Line divides side of regular pentagon in Golden ratio 
In the figure, construct an equilateral triangle inside regular pentagon. The line connecting orthocenter and the second Isodynamic point of green triangle divides the side of pentagon in red and blue segments.

My question. How to prove that $$\frac{\rm{\color{red}{red}}}{\rm{ \color{blue}{blue}}}=\frac{\sqrt{5}+1}{2}?$$

 A: Here's a much better argument than my previous attempt. I'm leaving out a few details due to time constraints, but will update later.
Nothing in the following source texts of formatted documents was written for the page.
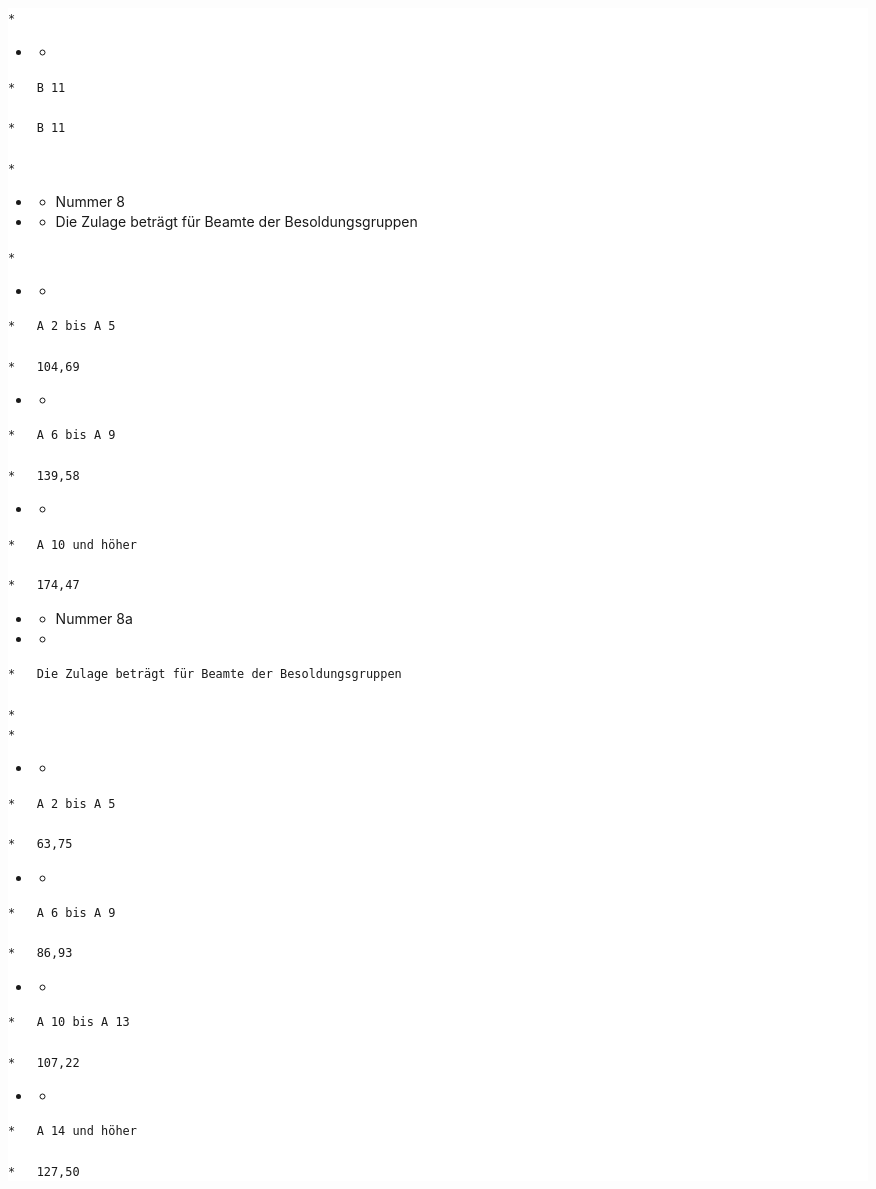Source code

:     *

*    *
    *   B 11

    *   B 11

    *

*    *   Nummer 8


*    *   Die Zulage beträgt für Beamte der Besoldungsgruppen

    *

*    *
    *   A 2 bis A 5

    *   104,69


*    *
    *   A 6 bis A 9

    *   139,58


*    *
    *   A 10 und höher

    *   174,47


*    *   Nummer 8a


*    *
    *   Die Zulage beträgt für Beamte der Besoldungsgruppen

    *
    *

*    *
    *   A 2 bis A 5

    *   63,75


*    *
    *   A 6 bis A 9

    *   86,93


*    *
    *   A 10 bis A 13

    *   107,22


*    *
    *   A 14 und höher

    *   127,50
Let pentagon $ABCDE$ have side-length $s$, and let $F$ be the apex of an equilateral triangle erected internally upon $\overline{CD}$. The orthocenter of $\triangle ABF$ is the intersection of $\overline{BE}$ with the perpendicular $\overline{FF'}$ from $F$ to $\overline{AB}$. Let $X$ be the point that separates $\overline{DE}$ in the golden ratio: $|DX|/|XE|=\phi$. Here's the key insight (proof left to the reader for now): 

The Second Isodynamic Point of $\triangle ABF$ is the apex ($Q$) of an equilateral triangle erected externally upon $\overline{DE}$.
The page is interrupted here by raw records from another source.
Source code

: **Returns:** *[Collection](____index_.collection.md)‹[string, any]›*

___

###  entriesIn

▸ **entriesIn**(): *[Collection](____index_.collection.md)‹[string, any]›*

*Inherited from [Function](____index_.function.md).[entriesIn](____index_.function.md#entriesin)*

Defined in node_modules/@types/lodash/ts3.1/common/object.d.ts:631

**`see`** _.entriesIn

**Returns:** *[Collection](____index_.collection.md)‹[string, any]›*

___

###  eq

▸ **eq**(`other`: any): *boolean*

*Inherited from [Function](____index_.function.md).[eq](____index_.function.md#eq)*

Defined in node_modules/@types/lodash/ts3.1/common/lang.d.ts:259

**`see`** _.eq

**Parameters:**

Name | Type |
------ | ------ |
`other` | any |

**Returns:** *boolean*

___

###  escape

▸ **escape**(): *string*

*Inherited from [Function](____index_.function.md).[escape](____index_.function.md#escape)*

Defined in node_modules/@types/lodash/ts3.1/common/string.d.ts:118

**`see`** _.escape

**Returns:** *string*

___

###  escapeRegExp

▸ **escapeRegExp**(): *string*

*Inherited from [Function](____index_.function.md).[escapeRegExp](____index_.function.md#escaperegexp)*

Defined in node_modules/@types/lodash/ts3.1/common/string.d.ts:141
We establish the result by showing the collinearity of $P$, $Q$, $X$ via Menelaus' Theorem applied to $\triangle BEM$, where $M$ is the midpoint of $\overline{DE}$. A little angle chasing gives the various angle measures; we also use the facts $|BE|=s\phi$ and $\phi-1=\phi^{-1}$. Calculating the appropriate signed ratios ...
$$\begin{align}
\frac{|EX|}{|XM|}&=\phantom{-}\frac{s/(1+\phi)}{s/2-s/(1+\phi)}=\frac{2}{\phi-1} = 2\phi  \\[4pt]
\frac{|MQ|}{|QB|}&= -\frac{s\sin 60^\circ}{|EB|\sin\angle BEQ/\sin\angle BQE}= -\frac{s\sin 60^\circ}{s\phi\sin 132^\circ/\sin 30^\circ}= -\frac{s\sin 60^\circ}{2\phi\sin 48^\circ} \\[8pt]
\frac{|BP|}{|PE|} &= \phantom{-}\frac{|BF|\sin 48^\circ/\sin\angle FPB}{|EF|\sin 120^\circ/\sin\angle FPE} = \frac{\sin 48^\circ}{\sin 60^\circ}
\end{align}$$
... we see that their product is $-1$. Thus, Menelaus holds, and collinearity is verified. $\square$
Note: When $F$ is the apex of the triangle erected externally on $\overline{CD}$, then the First Isodynamic Point of $\triangle ABF$ is the apex of the triangle erected internally on $\overline{DE}$, and a similar argument holds to give the companion construction I described in my previous answer. The pentagram constructions follow similarly.